(Beginning of Dataset)

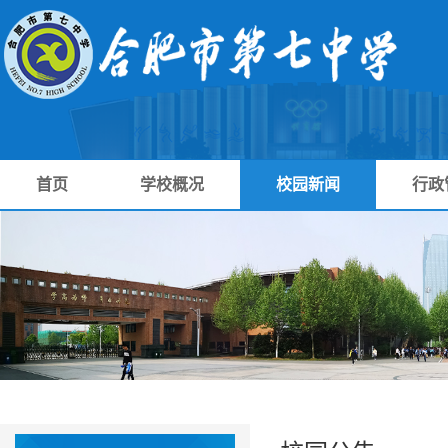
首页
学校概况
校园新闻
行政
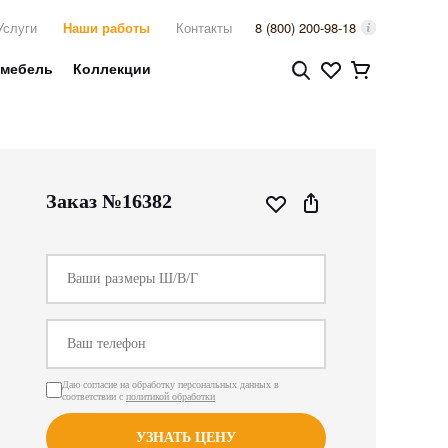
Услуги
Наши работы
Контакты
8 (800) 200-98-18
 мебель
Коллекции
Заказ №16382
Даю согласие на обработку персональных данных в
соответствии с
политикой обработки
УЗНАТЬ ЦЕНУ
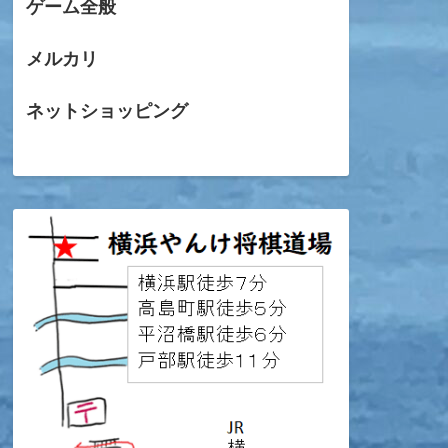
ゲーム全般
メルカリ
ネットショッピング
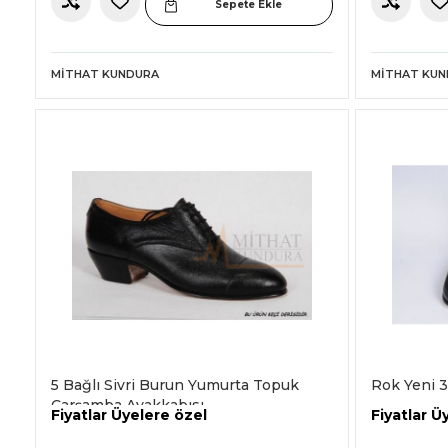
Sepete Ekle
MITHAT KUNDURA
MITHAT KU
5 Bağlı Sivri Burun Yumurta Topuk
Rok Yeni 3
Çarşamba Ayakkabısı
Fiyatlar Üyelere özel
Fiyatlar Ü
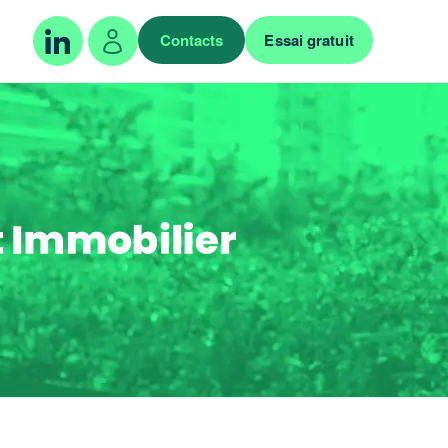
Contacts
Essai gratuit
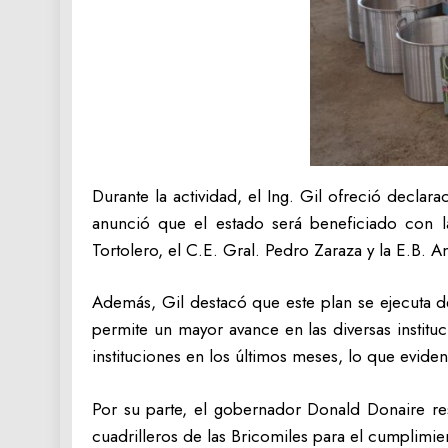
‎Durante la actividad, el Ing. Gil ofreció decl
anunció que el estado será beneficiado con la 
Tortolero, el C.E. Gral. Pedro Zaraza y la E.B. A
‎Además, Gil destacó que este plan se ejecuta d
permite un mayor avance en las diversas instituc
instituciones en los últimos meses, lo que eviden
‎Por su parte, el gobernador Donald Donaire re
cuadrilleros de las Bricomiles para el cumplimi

(End of Dataset)
(Beginning of Dataset)

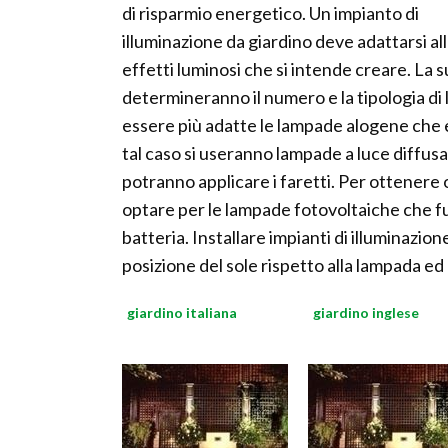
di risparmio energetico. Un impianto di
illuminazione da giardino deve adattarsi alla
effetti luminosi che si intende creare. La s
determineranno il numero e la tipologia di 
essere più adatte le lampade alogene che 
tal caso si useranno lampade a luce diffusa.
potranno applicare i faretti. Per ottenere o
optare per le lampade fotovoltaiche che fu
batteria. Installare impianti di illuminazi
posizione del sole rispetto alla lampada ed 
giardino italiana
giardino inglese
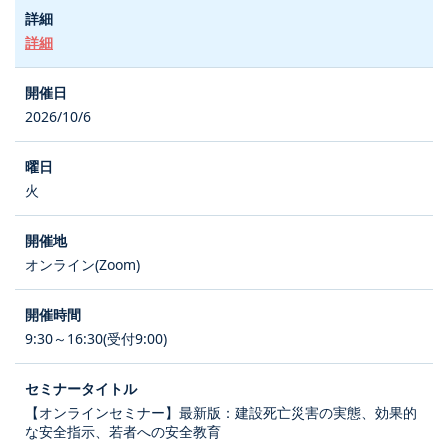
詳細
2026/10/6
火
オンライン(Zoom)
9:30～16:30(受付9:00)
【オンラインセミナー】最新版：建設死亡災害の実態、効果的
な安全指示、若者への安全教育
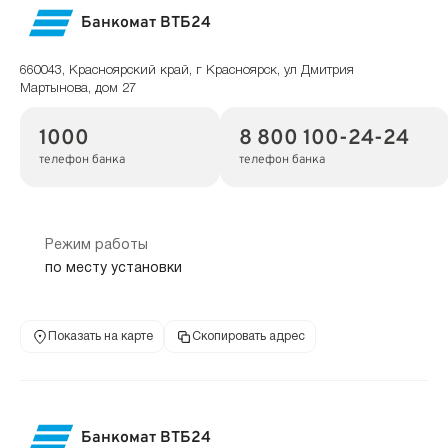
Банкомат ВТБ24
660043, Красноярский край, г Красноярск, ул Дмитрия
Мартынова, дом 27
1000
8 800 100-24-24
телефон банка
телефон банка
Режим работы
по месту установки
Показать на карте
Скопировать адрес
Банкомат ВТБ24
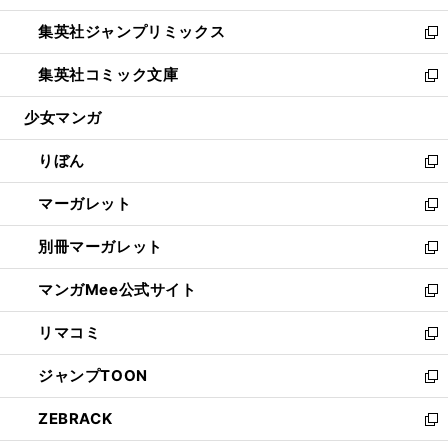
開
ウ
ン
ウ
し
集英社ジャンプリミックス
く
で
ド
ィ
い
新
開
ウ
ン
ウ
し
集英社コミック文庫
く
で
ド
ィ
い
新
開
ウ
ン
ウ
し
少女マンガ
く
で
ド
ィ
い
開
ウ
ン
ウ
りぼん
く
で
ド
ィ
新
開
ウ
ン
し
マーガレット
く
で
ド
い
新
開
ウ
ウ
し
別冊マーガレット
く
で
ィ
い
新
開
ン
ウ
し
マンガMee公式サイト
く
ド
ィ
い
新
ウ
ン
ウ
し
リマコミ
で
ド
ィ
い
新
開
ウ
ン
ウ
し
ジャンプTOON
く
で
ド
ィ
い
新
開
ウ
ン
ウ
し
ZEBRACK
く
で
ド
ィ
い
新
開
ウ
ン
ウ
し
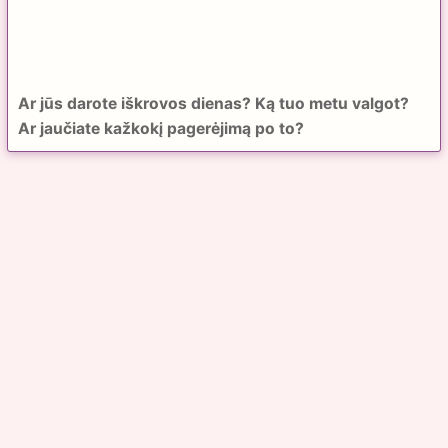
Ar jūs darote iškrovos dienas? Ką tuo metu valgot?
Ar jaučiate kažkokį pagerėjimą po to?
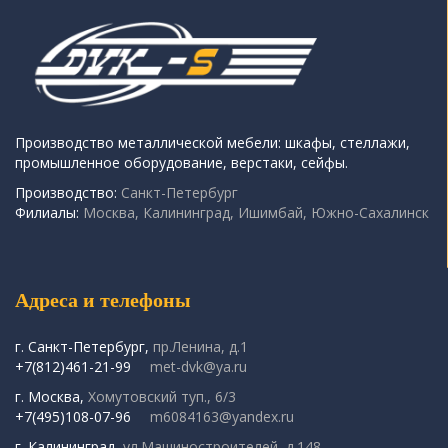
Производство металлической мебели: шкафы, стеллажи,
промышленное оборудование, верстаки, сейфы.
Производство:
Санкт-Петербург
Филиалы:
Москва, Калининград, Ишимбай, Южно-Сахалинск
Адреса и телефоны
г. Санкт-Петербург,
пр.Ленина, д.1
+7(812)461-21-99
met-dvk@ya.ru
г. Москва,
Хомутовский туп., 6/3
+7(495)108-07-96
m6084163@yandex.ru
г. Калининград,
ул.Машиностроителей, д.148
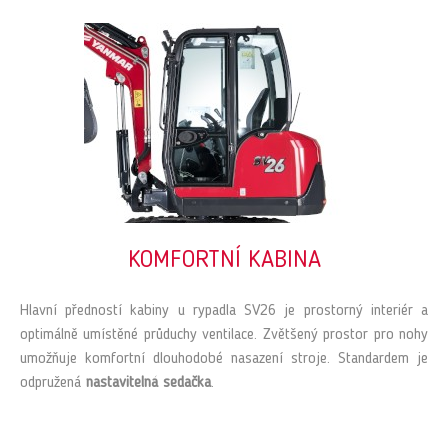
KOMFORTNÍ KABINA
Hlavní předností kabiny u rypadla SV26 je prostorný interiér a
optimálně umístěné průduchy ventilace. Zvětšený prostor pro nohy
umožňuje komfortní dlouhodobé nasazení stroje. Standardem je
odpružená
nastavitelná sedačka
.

(End of Dataset)
(Beginning of Dataset)

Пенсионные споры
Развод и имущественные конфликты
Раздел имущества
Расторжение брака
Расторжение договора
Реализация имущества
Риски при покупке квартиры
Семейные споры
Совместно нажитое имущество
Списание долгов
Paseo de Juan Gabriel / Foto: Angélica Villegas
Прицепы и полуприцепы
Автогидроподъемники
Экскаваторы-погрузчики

(End of Dataset)

**Work to complete**
Check each line of the entries above for the string "Калининград", and return those that contain it.

**Exercise output**
Москва, Калининград, Ишимбай, Южно-Сахалинск
г. Калининград,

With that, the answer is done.